Affirmer que le processus de mondialisation a eu des effets négatifs ne doit pas être interprété comme relevant d’un dialogue altermondialiste. Notre but n’est pas d’expliquer exhaustivement le processus de mondialisation de la criminalité organisée mais d’essayer de voir en quoi la mondialisation a fait des mafias des puissances capables de contrôler un territoire local tout en rayonnant sur la scène de l’illégalité transnationale. Ainsi nous partirons d’un constat : la criminalité organisée est aujourd’hui un phénomène transnational. Mais les mafias présentent une caractéristique particulière : pour exister elles ont besoin d’un ancrage local sans lequel elles sont comme la pieuvre sans la tête, vide de toute capacité d’action. Ce n’est que par souci d’étendre leur puissance qu’elles se sont mondialisées. On se demandera alors comment il est possible qu’une organisation transnationale, illégale, menace d’envergure pour les démocraties les plus solides, organisation à l’origine de nombreux détournements de fond, de catastrophe sanitaire telle la crise des déchets à Naples, retienne si peu l’attention des organisations internationales, des Etats, et des individus ? Selon nous, les mafias sont aujourd’hui des réalités qui ont su tirer profit de la mondialisation mais dont la nature réelle est voilée par la persistance d’un mythe au sein de l’imaginaire collectif.
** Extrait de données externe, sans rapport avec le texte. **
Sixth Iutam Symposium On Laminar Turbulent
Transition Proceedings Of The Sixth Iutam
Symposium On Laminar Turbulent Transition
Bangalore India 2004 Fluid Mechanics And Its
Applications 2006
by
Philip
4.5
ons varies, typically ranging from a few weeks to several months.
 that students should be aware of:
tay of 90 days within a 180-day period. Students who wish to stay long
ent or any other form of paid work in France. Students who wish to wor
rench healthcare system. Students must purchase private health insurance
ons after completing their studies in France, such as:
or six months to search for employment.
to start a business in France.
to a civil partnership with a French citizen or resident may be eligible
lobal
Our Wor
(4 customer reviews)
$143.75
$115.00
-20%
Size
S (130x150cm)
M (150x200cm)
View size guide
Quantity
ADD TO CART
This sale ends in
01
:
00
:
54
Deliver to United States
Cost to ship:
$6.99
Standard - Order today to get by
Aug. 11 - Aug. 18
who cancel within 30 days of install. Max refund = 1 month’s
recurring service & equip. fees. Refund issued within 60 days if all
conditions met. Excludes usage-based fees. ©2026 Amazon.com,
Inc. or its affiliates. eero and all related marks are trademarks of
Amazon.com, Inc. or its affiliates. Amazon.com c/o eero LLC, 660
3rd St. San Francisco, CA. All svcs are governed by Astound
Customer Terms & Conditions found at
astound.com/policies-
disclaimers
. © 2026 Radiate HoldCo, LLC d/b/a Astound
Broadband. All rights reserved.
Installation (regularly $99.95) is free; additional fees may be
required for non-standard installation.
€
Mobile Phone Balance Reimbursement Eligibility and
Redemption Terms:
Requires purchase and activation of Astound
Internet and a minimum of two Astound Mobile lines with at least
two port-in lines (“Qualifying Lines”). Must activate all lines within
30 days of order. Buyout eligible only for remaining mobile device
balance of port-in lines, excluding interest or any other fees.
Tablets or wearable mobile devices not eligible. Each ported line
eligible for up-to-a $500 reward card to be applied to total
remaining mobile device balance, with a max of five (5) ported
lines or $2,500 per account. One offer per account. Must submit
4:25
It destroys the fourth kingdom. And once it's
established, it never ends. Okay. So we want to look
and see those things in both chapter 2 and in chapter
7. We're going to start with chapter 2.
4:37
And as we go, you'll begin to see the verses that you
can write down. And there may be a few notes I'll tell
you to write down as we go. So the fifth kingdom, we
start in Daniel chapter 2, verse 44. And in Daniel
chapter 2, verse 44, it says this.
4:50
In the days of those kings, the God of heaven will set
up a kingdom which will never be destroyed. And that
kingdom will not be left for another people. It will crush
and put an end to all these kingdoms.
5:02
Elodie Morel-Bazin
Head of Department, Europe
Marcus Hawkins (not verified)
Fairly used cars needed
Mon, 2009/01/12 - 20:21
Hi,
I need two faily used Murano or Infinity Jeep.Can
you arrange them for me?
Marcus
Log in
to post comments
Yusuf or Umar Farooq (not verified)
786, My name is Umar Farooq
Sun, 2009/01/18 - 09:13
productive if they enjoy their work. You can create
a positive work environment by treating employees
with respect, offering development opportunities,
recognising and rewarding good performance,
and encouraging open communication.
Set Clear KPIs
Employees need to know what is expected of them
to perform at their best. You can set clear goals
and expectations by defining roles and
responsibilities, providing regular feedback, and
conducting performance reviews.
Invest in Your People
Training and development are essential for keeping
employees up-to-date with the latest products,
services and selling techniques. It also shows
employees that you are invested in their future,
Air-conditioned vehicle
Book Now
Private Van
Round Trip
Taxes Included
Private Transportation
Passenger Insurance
Aussi nous semble-t-il que les mafias opèrent un va et vient constant entre mondialisation et ancrage territorial. Or les Etats et les organisations internationales sont impuissants face à au nouveau visage de la
criminalité organisée.
En s’appuyant sur l’exemple de la crise des déchets à Naples, symbole de la puissance de la Camorra et de la faiblesse de l’Etat italien on s’attachera à démontrer que la mondialisation permet à la mafia de s’ériger en puissance transnationale en intégrant illégalement l’activité légale(I). Mais elle lui permet également de renforcer sa territorialisation par le contournement discret des normes internationales et nationales (II). Ce contournement est d’autant plus dangereux que les Etats et les individus ne semblent s’attacher qu’aux phénomènes visibles et exceptionnels et non aux phénomènes invisibles et constants comme la criminalité organisée (III).